The authors, three former military surgeons general and three pro-LGBT scholars, say transgender troops are no less deployable than their cisgender counterparts despite the assertion otherwise in the Trump Defense Department’s report last month.
“Out of 994 service members diagnosed with gender dysphoria in FY2016 and the first half of 2017, 393 (40 percent) deployed in support of Operation Enduring Freedom, Operation Iraqi Freedom or Operation New Dawn,” the new report says.
“Exactly one individual deploying with a diagnosis of gender dysphoria was unable to complete the deployment for mental health reasons since policy protecting transgender personnel from arbitrary dismissal was established in June 2016.”
Defense Secretary James Mattis defended his panel and the Pentagon’s findings on Thursday during a hearing with the Senate Armed Services Committee.
“My responsibility is to give the best advice I can for making a lethal force,” Mattis said.
The Hill added:
Last month, President Trump signed a memo banning most transgender people from serving in the military “except under certain limited circumstances.” The memo gave Mattis and Homeland Security Secretary Kirstjen Nielsen, who oversees the Coast Guard, “authority to implement any appropriate policies concerning military service by transgender individuals.”
No new policy can go into effect immediately, as courts have issued preliminary injunctions that require the Pentagon to continue allowing open service while lawsuits work their way through the court system.
Trump’s memo was signed in conjunction with the release of a report Mattis submitted to the president outlining his recommendations on how to handle transgender troops.
Among the issues raised in the Pentagon report was that the time it takes to receive gender-transition related treatment could make those troops unavailable to deploy.
“Although limited and incomplete because many transitioning service members either began treatment before the [open service] policy took effect or did not require sex reassignment surgery, currently available in-service data already show that, cumulatively, transition service members in the Army and Air Force have average 167 and 159 days of limited duty, respectively, over a one-year period,” the Pentagon report says.
However, the Palm Center report argues that data has nothing to do with deployability, adding that the Pentagon report left out Navy data because its policy does not automatically assign limited-duty status to service members undergoing gender transition.
“This data was not connected to deployment and did not demonstrate any failure to meet a deployment obligation,” the report says. “What it did demonstrate, however, is the arbitrary way in which separate standards for fitness, targeted specifically against transgender personnel, can make them appear less medically fit and less deployable than their peers.”
Trump’s Defense Department also argued that hormone therapy requires quarterly lab monitoring in the first year of treatment as recommended by the Endocrine Society.
However, the doctor who wrote the Endocrine Society’s guidelines also wrote the Pentagon a letter in 2015 that said “there is no reason to designate individuals as non-deployable after the commencement of hormone replacement therapy,” according to the Palm Center report.
The Pentagon report also says that “service members with gender dysphoria are eight times more likely to attempt suicide than service members as a whole (12% versus 1.5%).”
But the Palm Center said Trump’s Defense Department distorted its own data because that data actually refers to suicide contemplation, not suicide attempts.

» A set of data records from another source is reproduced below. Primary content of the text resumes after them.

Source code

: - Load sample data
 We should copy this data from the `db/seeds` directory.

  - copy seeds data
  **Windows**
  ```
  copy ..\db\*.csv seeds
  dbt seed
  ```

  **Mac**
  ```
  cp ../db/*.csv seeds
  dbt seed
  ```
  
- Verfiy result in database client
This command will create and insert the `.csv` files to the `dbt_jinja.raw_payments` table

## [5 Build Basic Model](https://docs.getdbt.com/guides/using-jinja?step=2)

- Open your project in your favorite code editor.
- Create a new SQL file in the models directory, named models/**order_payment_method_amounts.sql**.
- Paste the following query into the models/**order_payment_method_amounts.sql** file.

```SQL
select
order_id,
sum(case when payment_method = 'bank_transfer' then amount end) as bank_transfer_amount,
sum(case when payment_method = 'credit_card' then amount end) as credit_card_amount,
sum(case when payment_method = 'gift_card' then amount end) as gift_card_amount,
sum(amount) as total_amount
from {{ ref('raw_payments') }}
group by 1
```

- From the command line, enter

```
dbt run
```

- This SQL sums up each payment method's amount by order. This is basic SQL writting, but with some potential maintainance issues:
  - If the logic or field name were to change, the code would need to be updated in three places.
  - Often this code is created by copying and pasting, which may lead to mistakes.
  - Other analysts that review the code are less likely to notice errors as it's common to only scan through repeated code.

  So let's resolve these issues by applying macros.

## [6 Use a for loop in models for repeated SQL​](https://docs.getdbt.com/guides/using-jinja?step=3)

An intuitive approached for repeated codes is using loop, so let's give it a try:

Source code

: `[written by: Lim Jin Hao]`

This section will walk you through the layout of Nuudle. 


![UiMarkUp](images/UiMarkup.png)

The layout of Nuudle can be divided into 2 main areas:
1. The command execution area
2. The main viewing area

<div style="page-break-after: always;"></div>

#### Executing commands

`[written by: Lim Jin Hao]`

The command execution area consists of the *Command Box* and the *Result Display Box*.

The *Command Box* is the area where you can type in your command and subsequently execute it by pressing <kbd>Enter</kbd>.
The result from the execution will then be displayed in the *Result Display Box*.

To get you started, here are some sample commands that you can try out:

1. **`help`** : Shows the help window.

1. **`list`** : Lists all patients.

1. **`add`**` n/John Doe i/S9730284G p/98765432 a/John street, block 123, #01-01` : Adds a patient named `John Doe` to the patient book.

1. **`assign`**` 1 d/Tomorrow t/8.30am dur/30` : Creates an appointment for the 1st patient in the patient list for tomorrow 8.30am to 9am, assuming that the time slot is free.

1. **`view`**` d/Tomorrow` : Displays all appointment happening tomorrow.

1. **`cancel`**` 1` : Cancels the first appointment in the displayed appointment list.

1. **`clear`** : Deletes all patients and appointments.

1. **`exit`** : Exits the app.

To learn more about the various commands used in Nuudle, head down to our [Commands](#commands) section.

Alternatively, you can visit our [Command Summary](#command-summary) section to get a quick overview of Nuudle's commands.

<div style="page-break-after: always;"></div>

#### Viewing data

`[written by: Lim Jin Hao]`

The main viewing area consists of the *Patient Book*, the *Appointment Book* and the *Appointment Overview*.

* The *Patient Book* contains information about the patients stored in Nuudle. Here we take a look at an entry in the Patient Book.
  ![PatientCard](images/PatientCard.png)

They added that the “eight times more likely” rate of suicide ideation among service members with gender dysphoria is not accurate because that data undercounts the rate across the military.
“When DoD used more sophisticated methods to determine rates of suicidality among service members not being treated for behavioral health problems, military researchers determined that 14 percent of service members have had suicidal thoughts at some time in their lives, 11 percent had suicidal thoughts at some point during their military careers, and 6 percent had suicidal thoughts during the past year,” the report says. “Suicide is a military problem. It is not a transgender problem.”